Streams of droplets of scarlet drifted upwards from the crushed body of the girl that hung in the night.

"Rey!" he screamed, though he didn't have the strength to spare. "What the fuck are you doing?" his voice breaking. He was so, so fucking done with watching her do this. He couldn't take it. He had to get away from this, away from her. It was unbearable. What had happened to the girl from Jakku that had flown to the stars with him?

Rey gasped, and the bundle of black rags, blood and bone that had been a girl dropped to the ground. She closed her eyes to leave the sight behind and lifted her face to the night sky and the rain, so it might wash away bitter tears, for them to join the rivers of raindrops in the mud to be taken far away, gone and forgotten, cleansed.

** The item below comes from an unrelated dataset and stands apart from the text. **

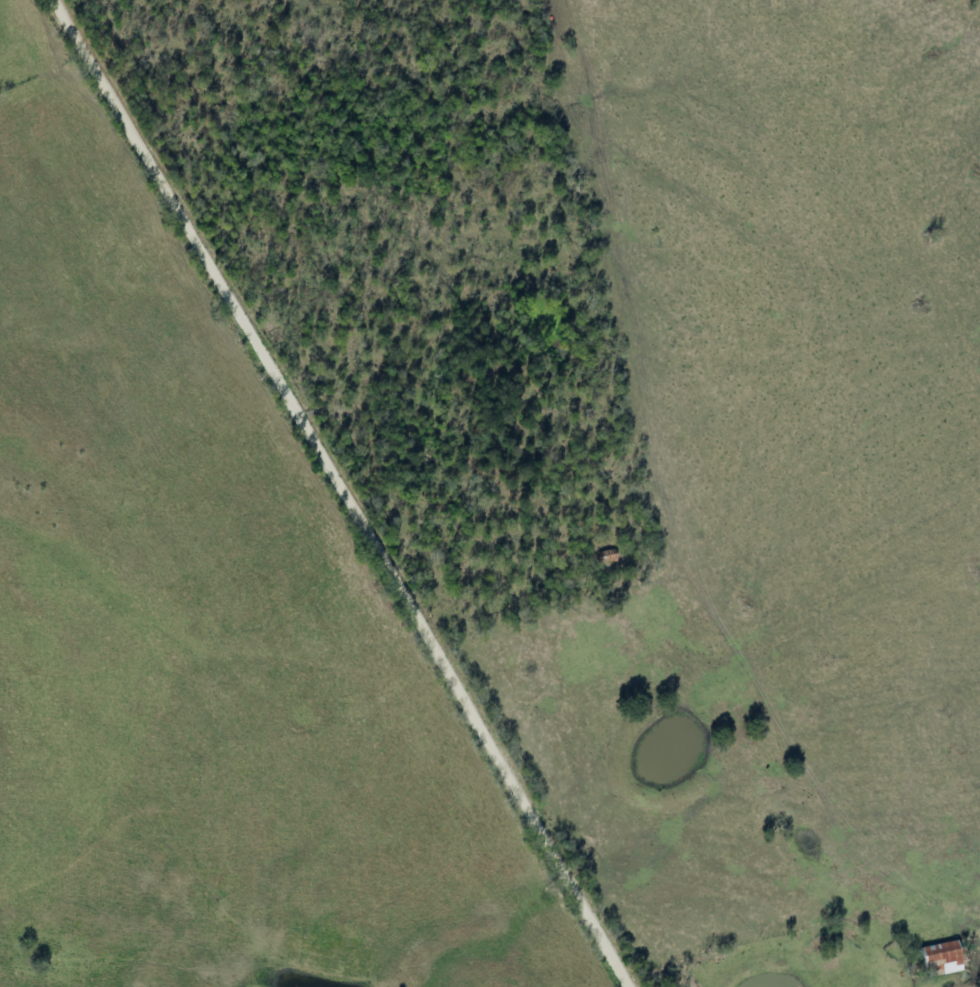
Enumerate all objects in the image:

"Are there any more?" Finn called.

"Maybe. I don't know if I care," she replied, calm and quiet.

"Did you get it?"

"Yes. Kind of."

"Then let's get out of here, now."

"But there's always another one," she'd not heard him. "Another piece of the puzzle. Twenty thousand years of lore and secrets and mysteries broken into a million relics and gods knows what. The light and the dark. It never ends. It never fucking ends."

"Rey. I need to get back to the ship. Now."

Her gaze snapped to him, horror on her face. "You're hurt." She rushed over to where he was propped up against the broken pillar. "Shit. No, no..." she held her hand over the wound, eyes closed, focused, brow furrowed with effort, but the anguish still visible on her face.

Finn lay there, powerless to do anything but watch her distress turn to anger. "I knew it," she snapped. "When did this happen?"

"Right after we split. Ran into some guy with one of those vibro weapons. Got him though," he could feel the wound closing, strength returning.

"You were lucky, again," she said, "Finn, you can't do this anymore, I can't take..." she faltered, breathing deeply as the effort of the healing started to drain her.

Finn knew what she was going to say anyway. She'd as much as said it before. Why should the legendary Rey Skywalker have to waste time and effort taking care of hangers-on. Mere mortals just held her back.

She looked away, took back her hand and collected herself. "That should do it for now. Let's get you back to the ship."

Finn struggled to his feet as she put a helping arm around him. "Did I see an expensively stocked drinks cabinet on that thing?"

"You did," she sighed. "Free drinks for saviors of the galaxy, remember."

"In that case, mine's a large one." Finn stumbled slowly through the mud, as the rain fell on the dead and the living alike.